The Times of London announces that it has 105,000 paying customers to its digital editions since it started charging for access this summer – a number that’s either encouraging or dismal, depending on which side of the paid/free content side of the ideological debates you’re on. And proving once more that there’s lies, damned lies, and circulation statistics.
Robert Andrew at Paid Content dissects the numbers, including pointing out that the numbers are cumulative totals for four months and that they include all digital products – such as the iPad and Kindle – and not just the website. So those numbers may not be as much as they seem. Still, the Times says about half – 50,000 – are monthly subscribers, which could mean they’re bringing in 400,000 pounds a month now. Not small potatoes.
The big question, to us on the outside, is whether the reduction in advertising-exposed eyeballs associated with a traffic drop of this scale is, or will, being made up by paying customers. But we didn’t even know how much News International was making from digital before the switch; the publisher doesn’t break it out.
And he makes a broader, more important point:
Accepting that sustainable revenue – and not sky-high audience figures – are now the metric on which to judge, then the small subscriptions base at least offers hope of recurring customer income.
The metrics do change, and perhaps substantially. It’s not just whether subscription revenue can substitute for online ad revenue (perhaps) or for print ad revenue (unlikely); it’s that it’s a different kind of revenue, and a different kind of model.
For one thing, subscription revenue is steady. It’s hard to get subscribers, but when you get them, you tend to get a regular, continuing stream of income on a fairly predictable basis.
You get – or should get – more information about your readers/users. That matters not only in terms of getting higher ad rates, but in terms of building a better relationship with them, and hopefully developing other products that they might want, or in being able to extract more revenue out of them.
You think about your product differently. Or you should. Rather than chasing traffic, you start thinking more about your subscription base (or potential subscription base) and what they might want. You might start segmenting them into thinner slices, or you might want to broaden out a tad to bring in a large potential pool of readers just outside your core group.
Freesheets are run differently from premium newsletters – and so free sites should be from paid sites. Whether the Times will be successful at it is another question, but as Paid Content notes, it’s a philosophical shift. And as more sites go paid – or hybrid, ala the FT or WSJ – we might expect to see the online experience change as well.

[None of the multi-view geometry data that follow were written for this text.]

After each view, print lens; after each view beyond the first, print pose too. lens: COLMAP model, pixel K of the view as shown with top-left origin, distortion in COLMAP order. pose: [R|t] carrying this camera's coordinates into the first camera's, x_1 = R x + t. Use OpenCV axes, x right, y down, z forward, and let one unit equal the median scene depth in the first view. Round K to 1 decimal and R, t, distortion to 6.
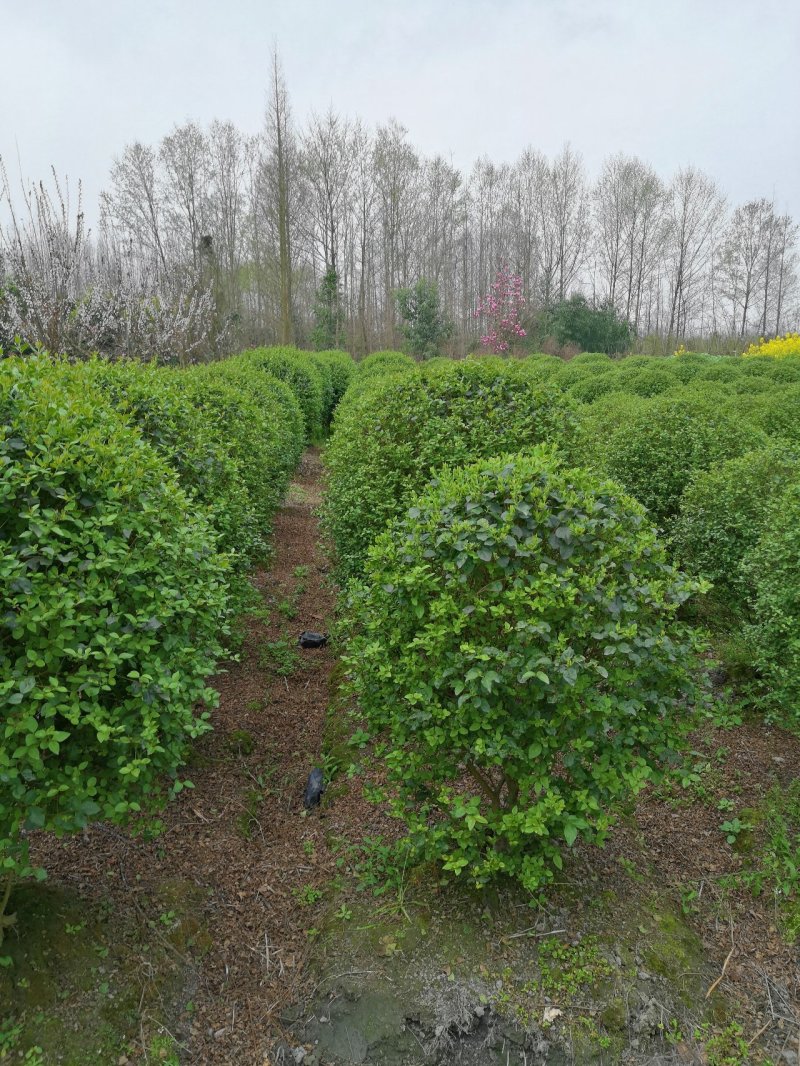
lens RADIAL K [[830.3, 0, 424.2], [0, 830.3, 535.1], [0, 0, 1]] dist [-0.007194, 0.032428]
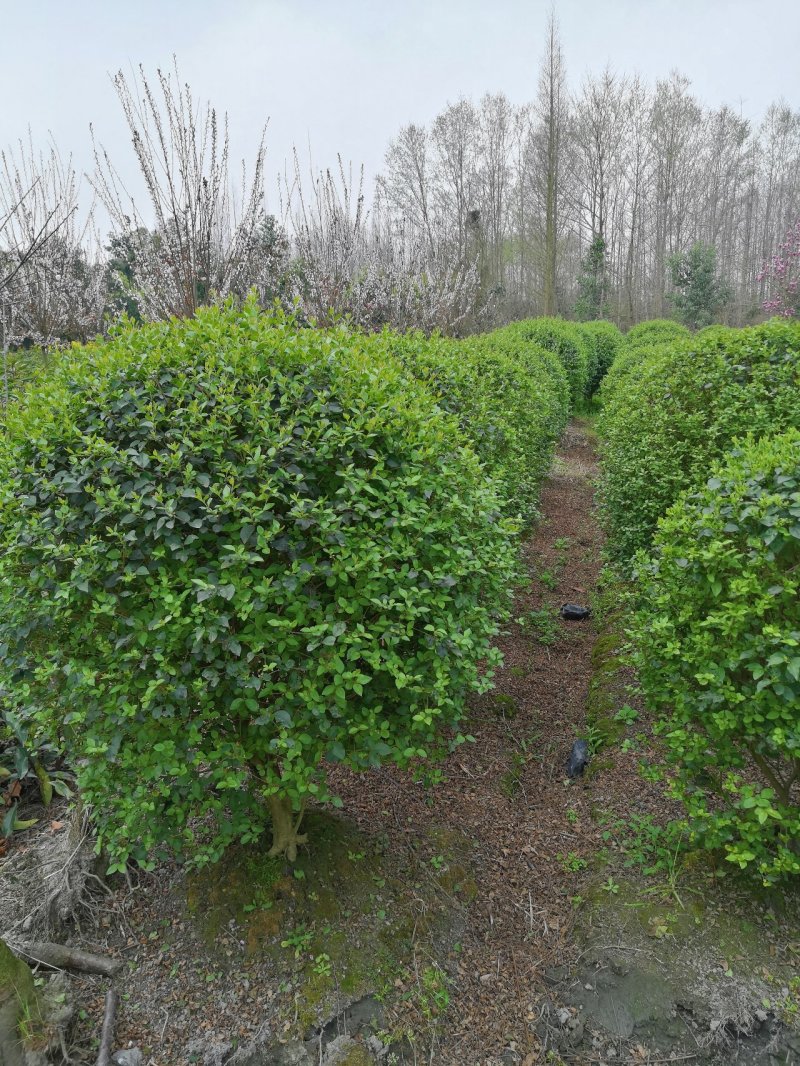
lens RADIAL K [[830.3, 0, 426.7], [0, 830.3, 536.7], [0, 0, 1]] dist [-0.007194, 0.032428]
pose [[0.955313, 0.052631, -0.290872, -0.036090], [-0.042767, 0.998277, 0.040172, 0.006777], [0.292485, -0.025937, 0.955918, -0.001534]]
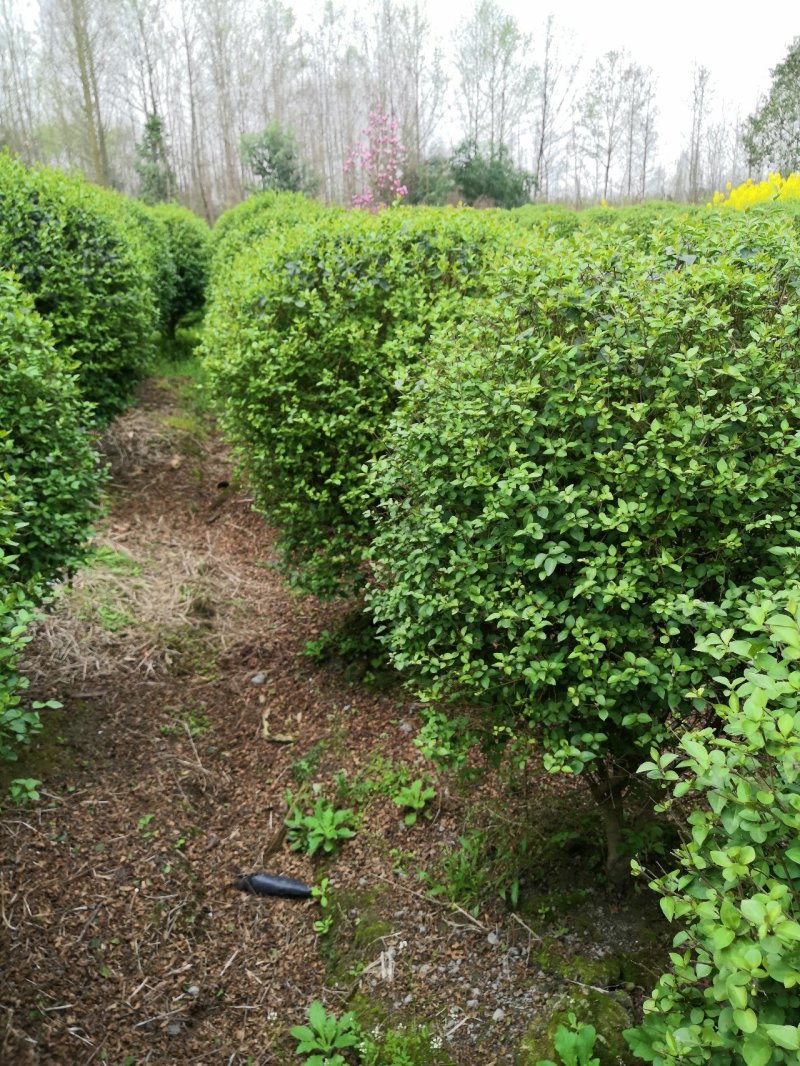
lens RADIAL K [[830.3, 0, 410.9], [0, 830.3, 524.1], [0, 0, 1]] dist [-0.007194, 0.032428]
pose [[0.985982, -0.078417, 0.147279, -0.280076], [0.058917, 0.989445, 0.132391, -0.403087], [-0.156106, -0.121858, 0.980195, 2.342853]]
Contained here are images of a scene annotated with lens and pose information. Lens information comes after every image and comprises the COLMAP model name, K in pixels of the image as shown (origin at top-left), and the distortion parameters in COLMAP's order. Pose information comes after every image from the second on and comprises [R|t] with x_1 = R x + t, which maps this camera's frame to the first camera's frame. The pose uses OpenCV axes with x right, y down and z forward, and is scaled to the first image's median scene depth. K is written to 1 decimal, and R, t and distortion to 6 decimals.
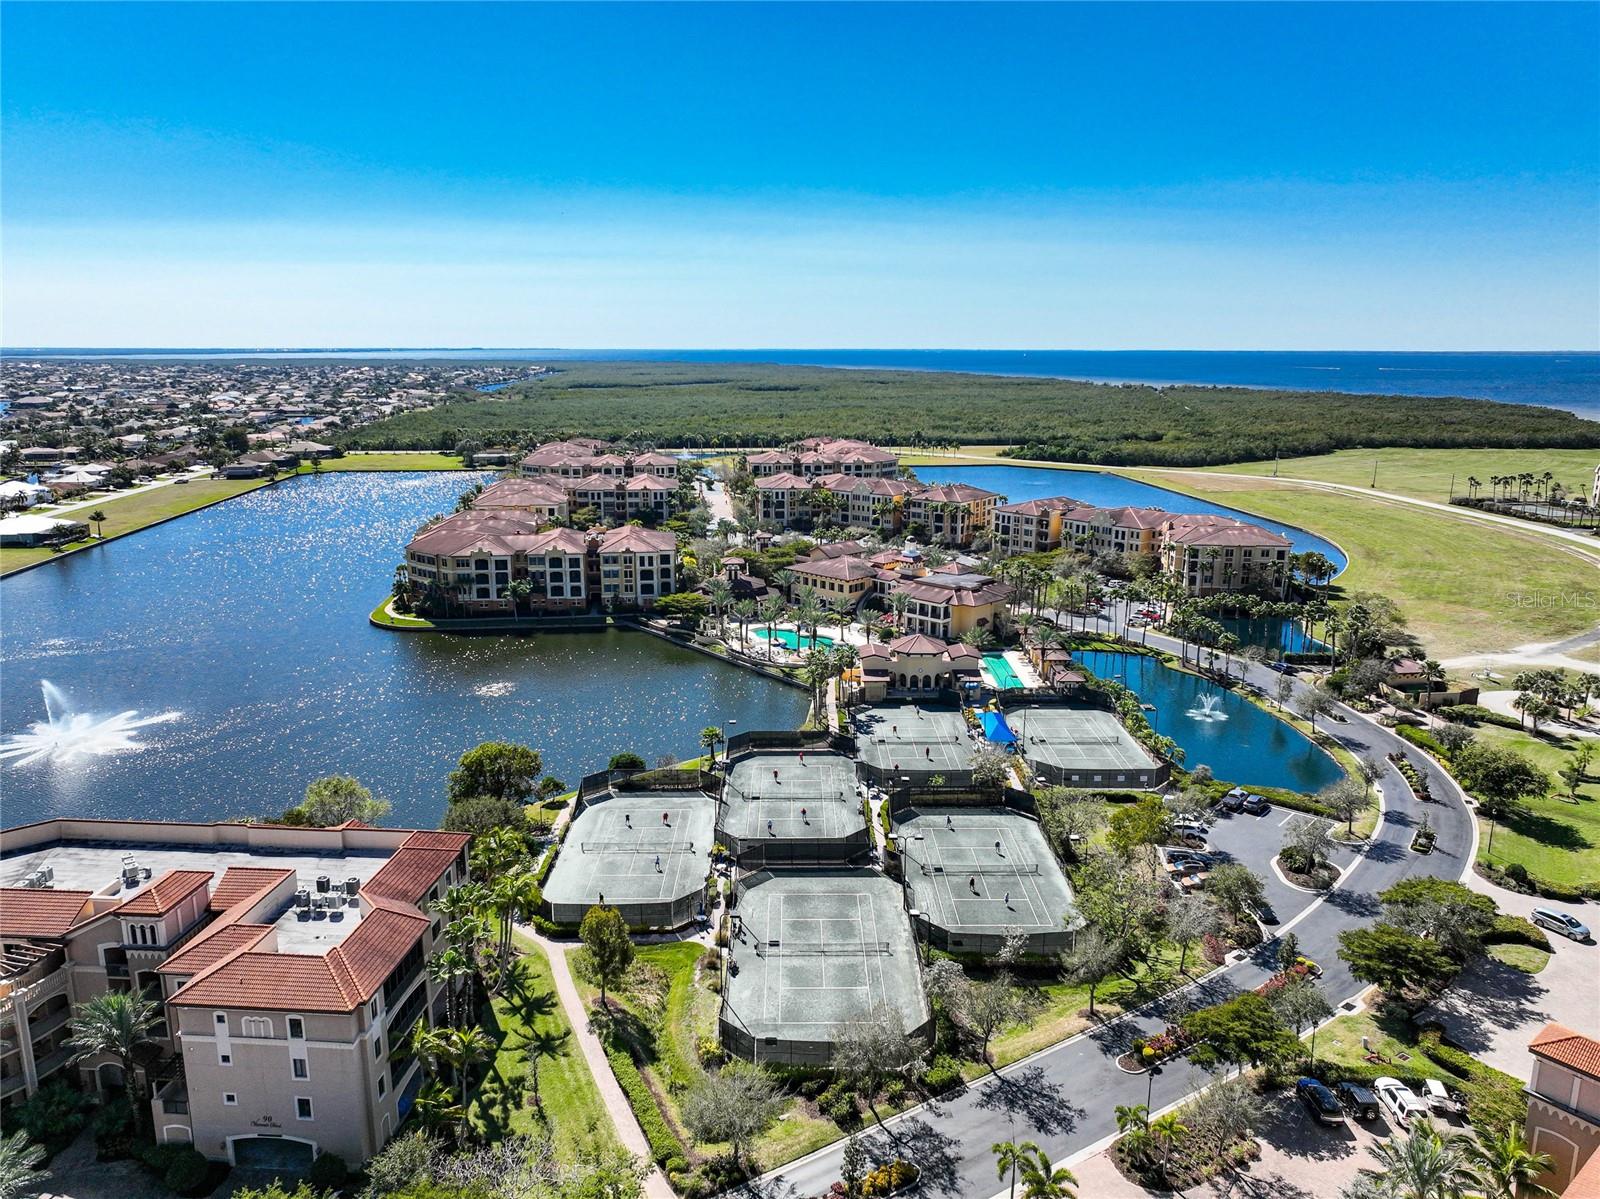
lens RADIAL K [[1127.5, 0, 800.0], [0, 1127.5, 599.5], [0, 0, 1]] dist [-0.003965, 0.016752]
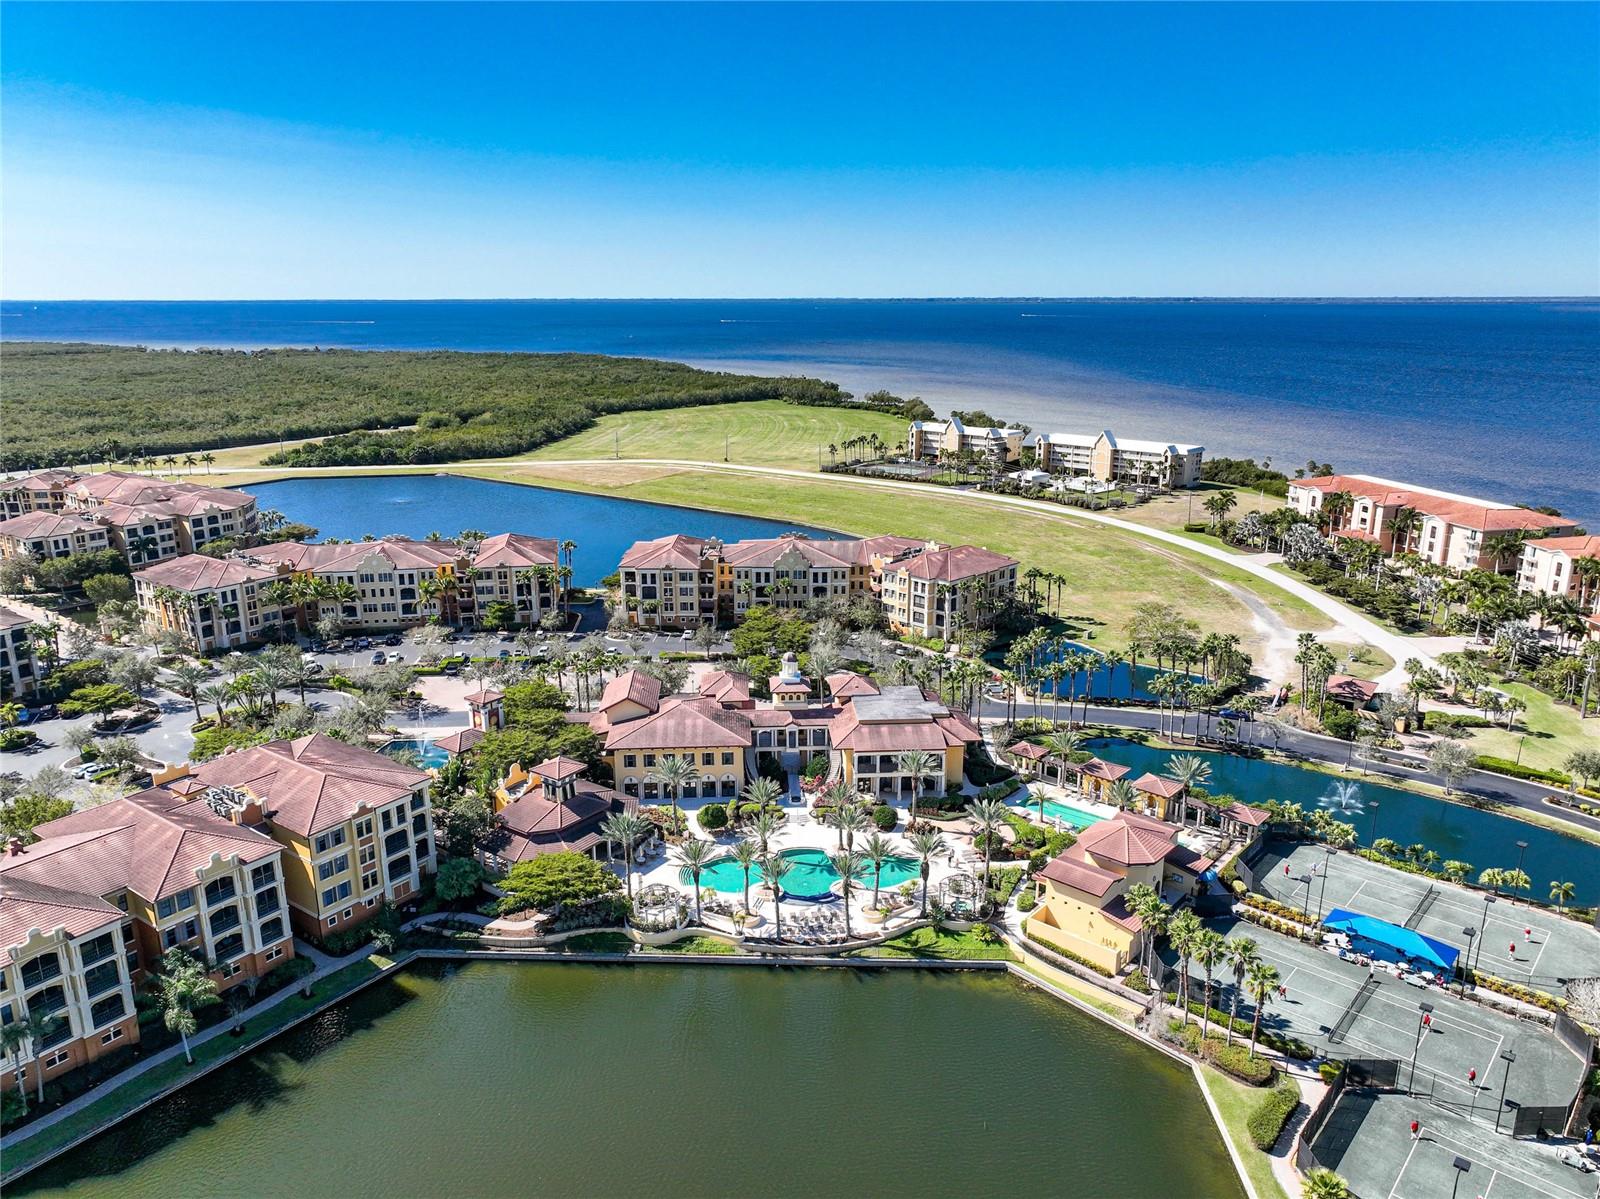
lens RADIAL K [[1125.8, 0, 800.0], [0, 1125.8, 599.5], [0, 0, 1]] dist [0.006103, 0.004157]
pose [[0.667890, -0.197850, 0.717481, -0.289969], [0.166692, 0.979294, 0.114877, -0.127244], [-0.725353, 0.042873, 0.687041, 0.417648]]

Finally, I can’t help but note that the New York Times, which also plans to start putting some its content behind a wall, notes somewhat churlishly in its story about the Times of London that
The conventional wisdom among media analysts has been that it will be difficult to persuade readers to pay for general news online, given the panoply of free news available on the Web.
But, some specialty publications in areas like business and finance have had modest success with paid access.
It points to the FT, which has 189,000 paying customers as an example of said modest success. But it omits to mention wsj.com, which at last count had more than a million subscribers signed up. Modest success, indeed.